What’s wrong with the BJP?
Till the BJP disengages itself from the sinister shadows of fascist ideology and emerges as a modern Rightwing party, it will continue to stumble, stutter and fall
Sanjay Kapoor Delhi
The BJP’s strongman in Karnataka, BS Yeddyurappa, who incessantly hops from one temple to another, had to be prised out of power with great difficulty by the party leadership after his continuance became untenable subsequent to a court order on the issue of corruption. His case represents a difficult moral conundrum for the party’s uncertain leadership, even while the gods simply refused to help Yeddyurappa (or, the Reddy brothers’ mining mafia).
Yeddyurappa left the job kicking and screaming and threatened the central BJP leadership that he would split the state unit unless he was ‘protected’. He gave the example of how the Congress looked after its own people and felt orphaned by the attitude of his party’s leadership, which just does not know how to handle him.
Despite the allegations of corruption and land scams (among others, there are charges of accepting a bribe through a cheque from a mining company), he remains a force in Karnataka, especially among the powerful Lingayats. It was his strenuous efforts that brought the BJP to power in a southern state for the first time.
Indeed, how to address the issue of moral transgression? For the BJP, this is the big question. The party’s ideological anchor, the RSS, which wants to establish a Hindu rashtra in India, does not provide answers to questions posed by the likes of Yeddyurappa.
If the BJP leaders had not been shouting themselves hoarse against the corruption of the Congress regime, they would have had no moral compunctions in protecting him. At another level, the BJP (and RSS) celebrated the condemnable conduct of its chief minister in Gujarat, Narendra Modi, during and after the 2002 carnage, even when its hypocritical prime minister, Atal Behari Vajpayee, chose to express the repulsion he felt. He had then demanded that Modi follow his “raj dharma” — advice that fell on arrogant and deaf ears.
When Nitish Kumar raises the issue of a ‘secular’ NDA candidate for the post of PM, he is yet again giving voice to the troubling demand that Madhu Limaye raised in 1977
Duplicity, duality, two-facedness comes easy for a Rightwing, xenophobic outfit like the BJP. Trained to mask their real agenda of establishing a ‘one nation-one culture’ Hindu majoritarian state or Akhand Bharat based on hate politics and communal polarisation, they have cleverly coalesced with other opportunistic parties like the ‘rump socialists’ to attain alleged ‘secular’ objectives — as, for instance, overthrowing a corrupt government.

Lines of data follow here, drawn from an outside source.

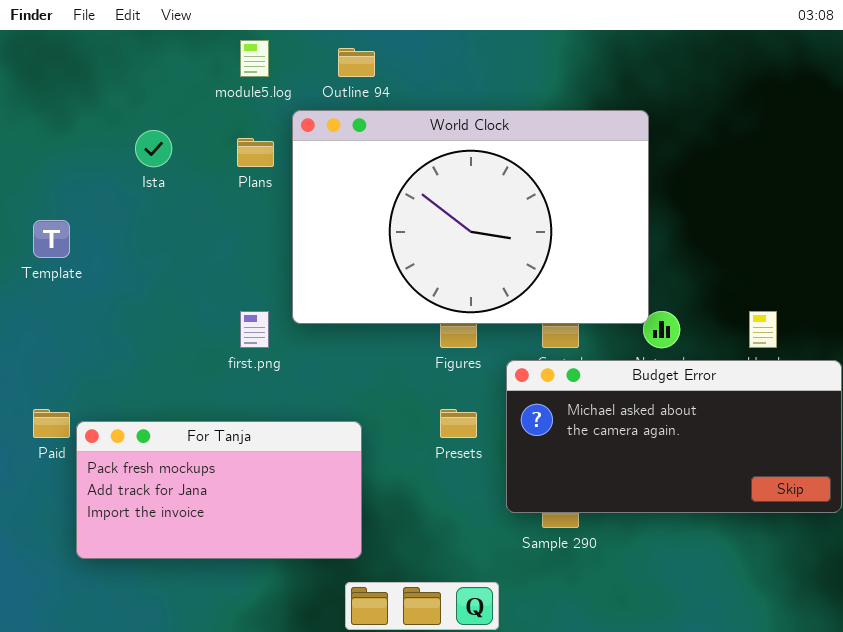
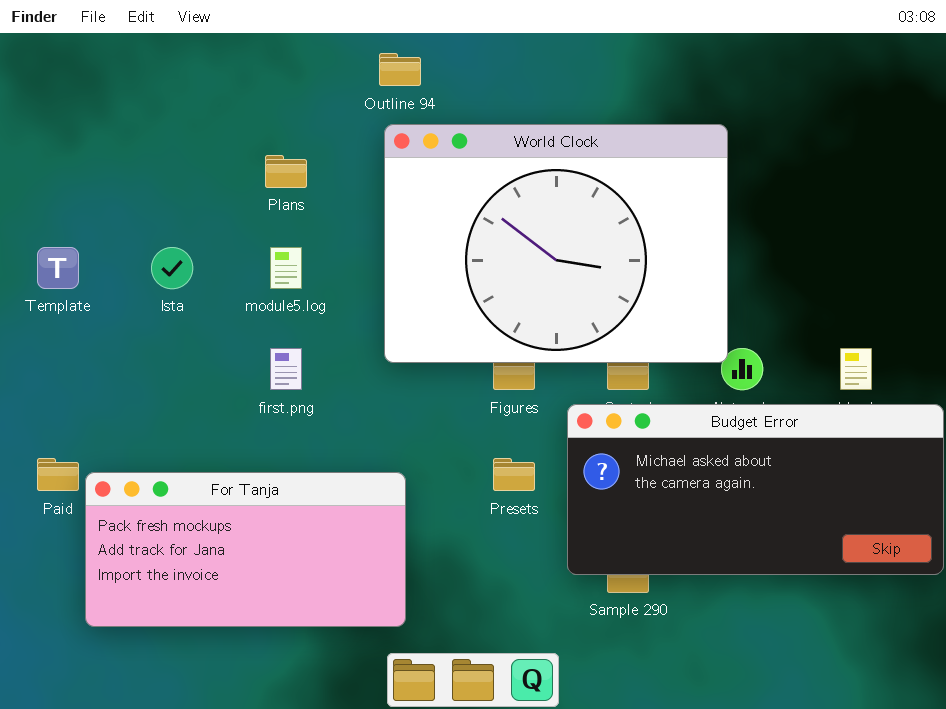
module5.log: [240,40,269,77] -> [270,247,302,289], moved
World Clock: [292,110,649,324] -> [384,124,728,363], resized
Ista: [135,130,172,167] -> [151,247,193,289], moved

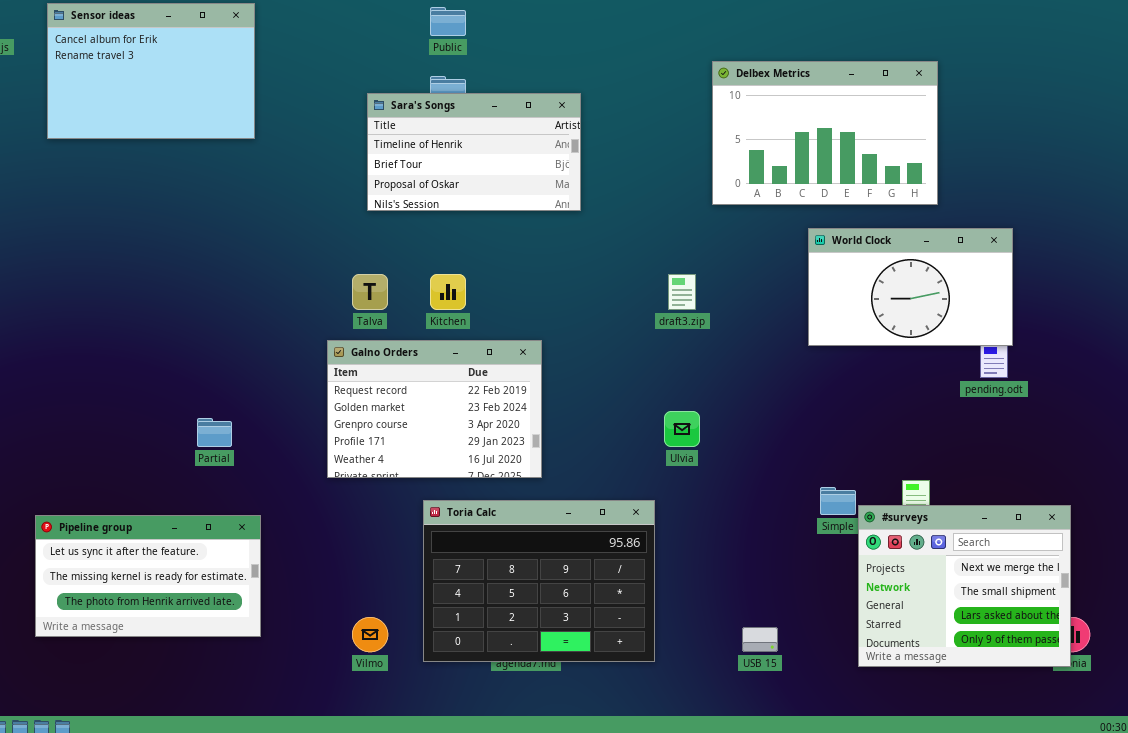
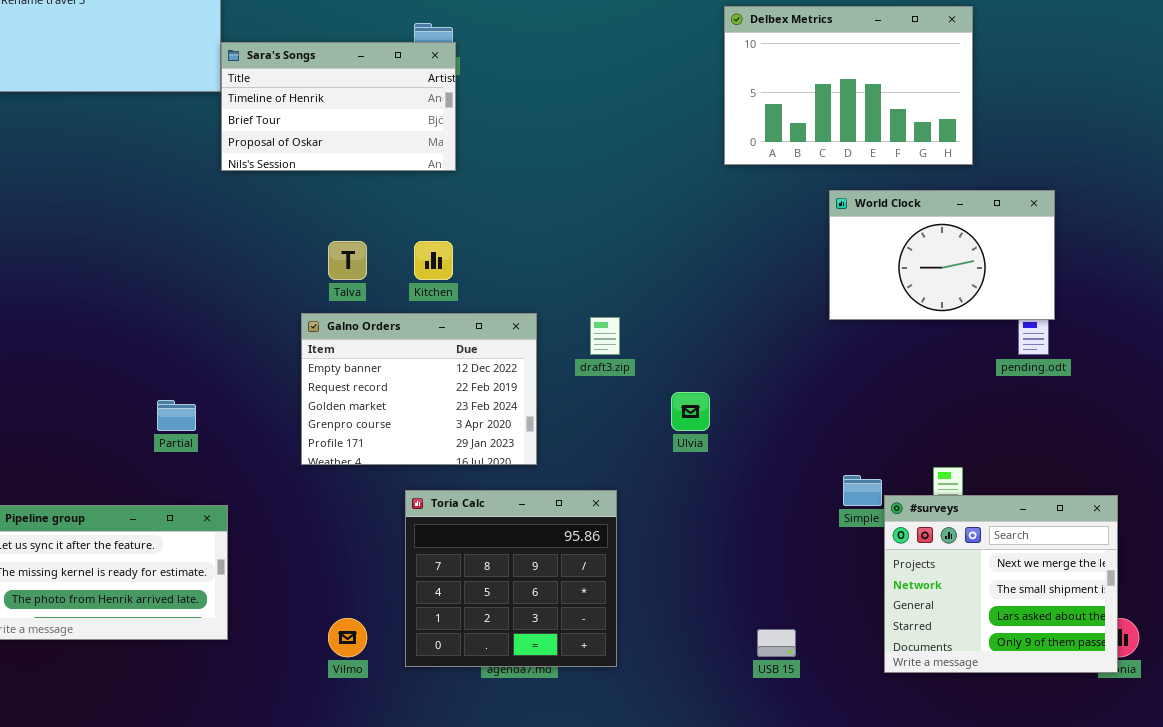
Sara's Songs: [367,93,581,211] -> [221,42,456,171], moved
draft3.zip: [668,274,696,310] -> [590,317,620,355], moved
Galno Orders: [327,340,542,478] -> [301,313,537,465], scrolled up 1 row
Toria Calc: [423,500,655,662] -> [405,490,617,667], resized

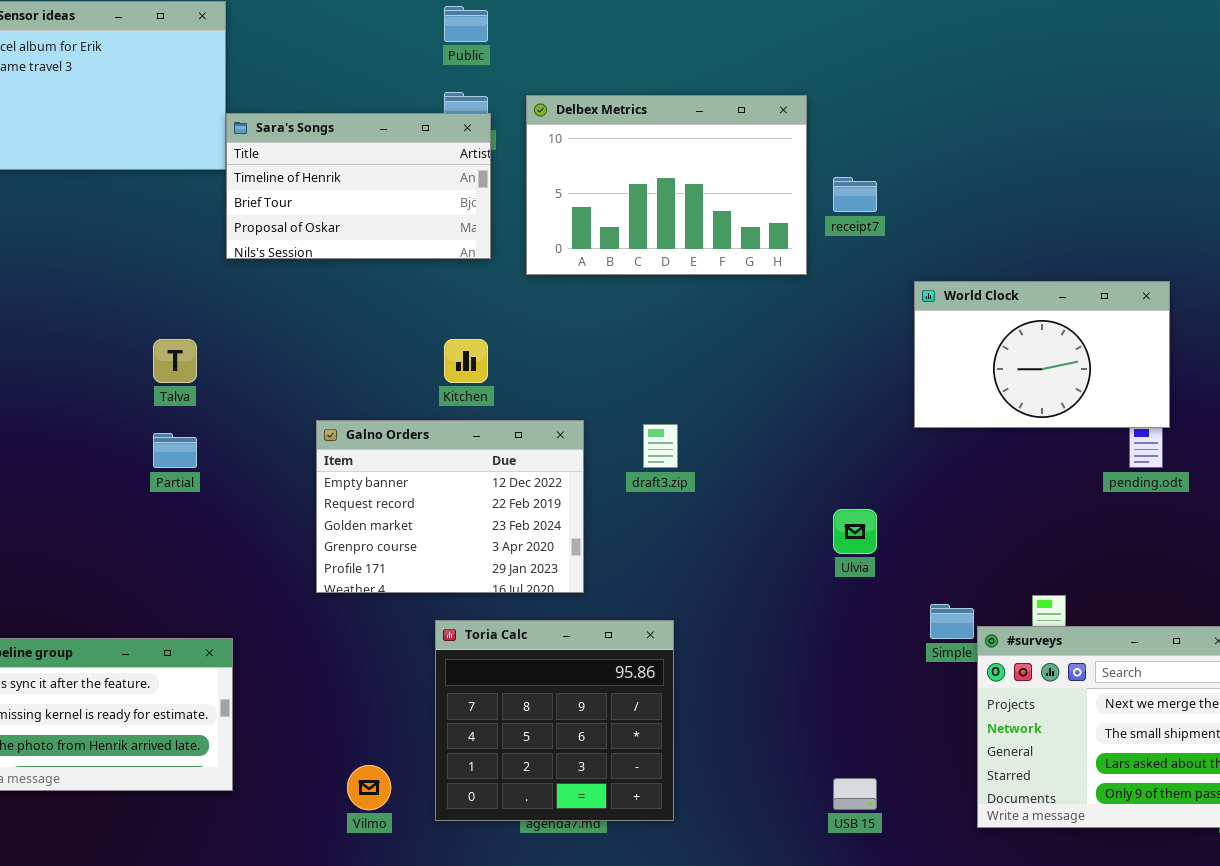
Delbex Metrics: [724,6,973,165] -> [526,95,807,275], moved
Talva: [328,241,367,280] -> [153,339,197,383], moved
Ulvia: [671,392,710,431] -> [833,509,877,554], moved
Partial: [157,400,196,431] -> [153,433,197,468], moved

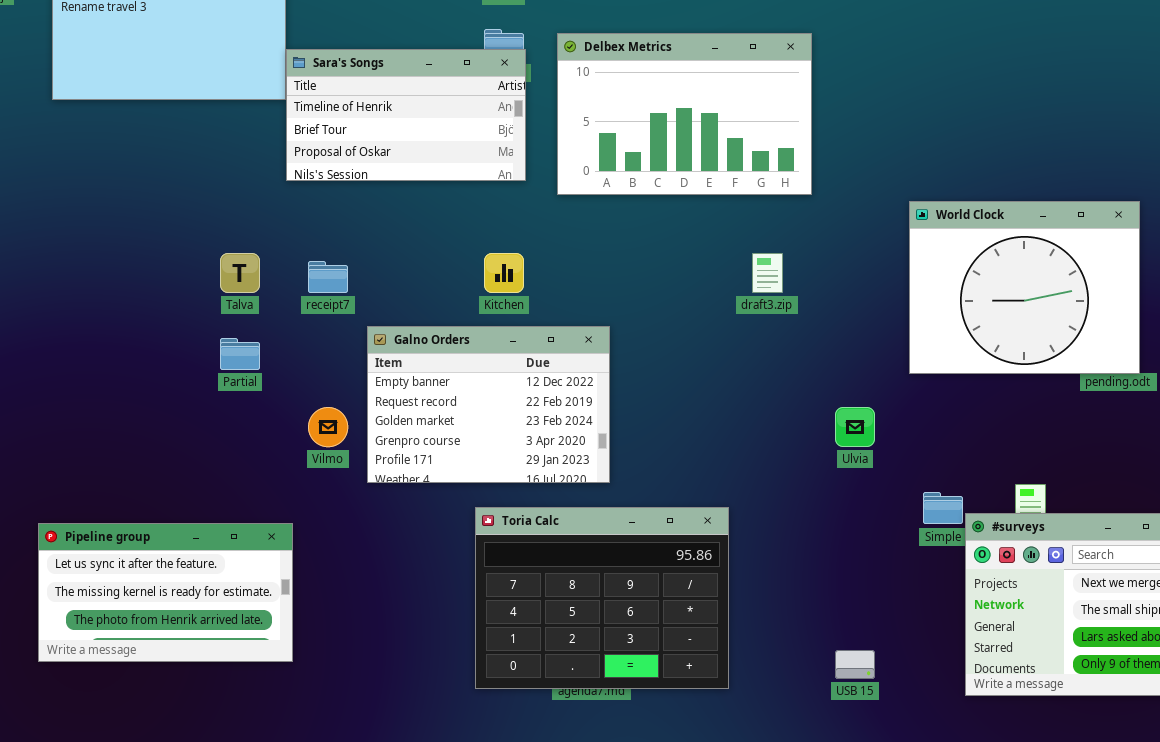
receipt7: [833,177,877,212] -> [308,261,348,293], moved
World Clock: [914,281,1170,428] -> [909,201,1140,374], resized
draft3.zip: [643,424,678,468] -> [752,253,783,293], moved
Toria Calc: [435,620,674,821] -> [475,507,729,689], resized
Vilmo: [347,765,391,810] -> [308,407,348,447], moved

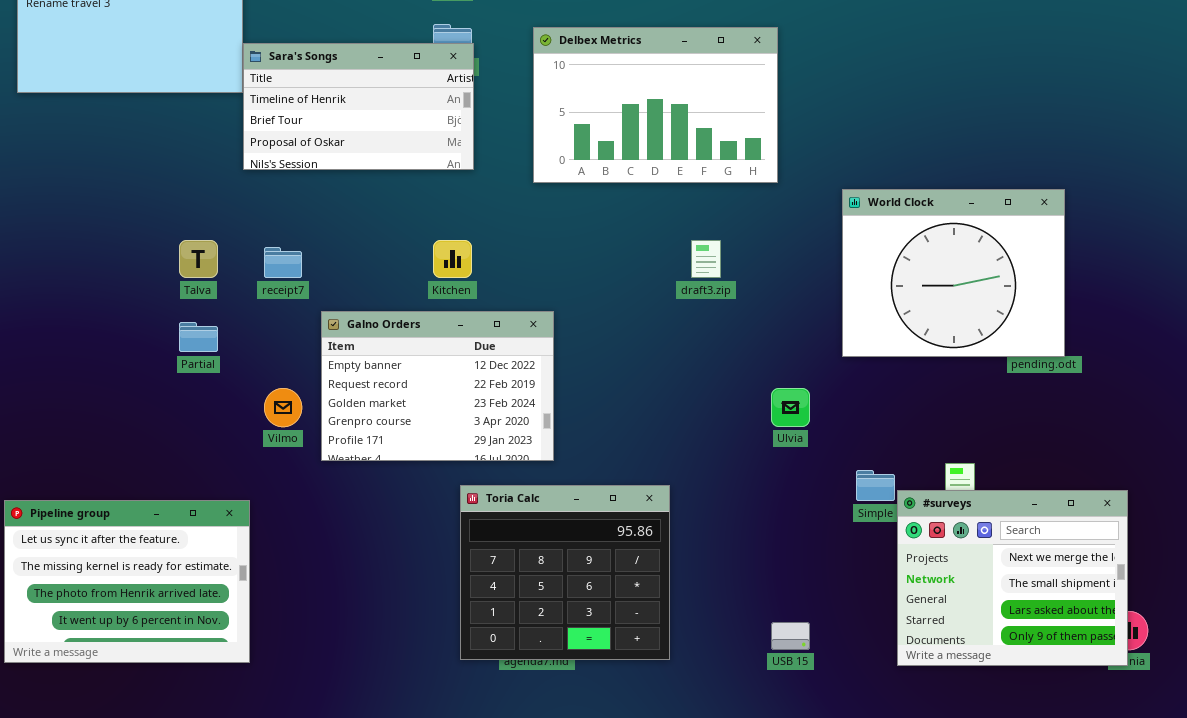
Delbex Metrics: [557,33,812,195] -> [533,27,778,183], moved
Toria Calc: [475,507,729,689] -> [460,485,670,660], resized
Pipeline group: [38,523,293,662] -> [4,500,250,663], resized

The journey from the Samyukta Vidhayak Dal days in 1967 to scattered Janata Party hiccups that have taken place at the Centre shows their guile in working with ideological adversaries. Clearly, they have benefitted from the political opportunism of those who refused to ask tough questions about their commitment to secularism as defined in India’s Constitution.
In 1977, post-Emergency, socialist thinker Madhu Limaye raised the issue of “dual membership” of those who merged the Jan Sangh (the BJP’s earlier avatar) into the Janata Party. Limaye was asking a relevant question: how can a member of the Janata Party also be a member of the RSS? LK Advani and Vajpayee tried resorting to their usual excuses of the RSS being a cultural organisation, but it did not wash.
Since then, the Jan Sangh has emerged in different avatars. The BJP has been in power at the Centre too — a phase during which the RSS spread its influence in the bureaucracy, armed forces, media and judiciary. But it still fails to click with those who want the party to rid itself of its archaic links with manifestly fascist and communal intent.
They have benefitted from the political opportunism of those who refused to ask tough questions about their commitment to secularism
BJP’s contempt for rule of law and actions that have an ethical impact was visible when its supporters brought down the Babri Masjid.
Basically, old nightmares have come to haunt the BJP again. When Nitish Kumar raises the issue of a ‘secular’ NDA candidate for the post of PM if the alliance comes to power, he is yet again giving voice to the troubling demand that Limaye raised in 1977.
The genesis of the crisis within a faction-ridden BJP, in which their central leaders and state satraps are often at daggers drawn, is also linked with the party’s inability to reconcile their moral contradictions.
Till the BJP sorts out these contradictions, disengages from the sinister, sectarian shadows of fascist ideology, and emerges as an authentic and modern Rightwing party, it will continue to stumble, stutter and fall as an alternative to a tired and discredited Congress.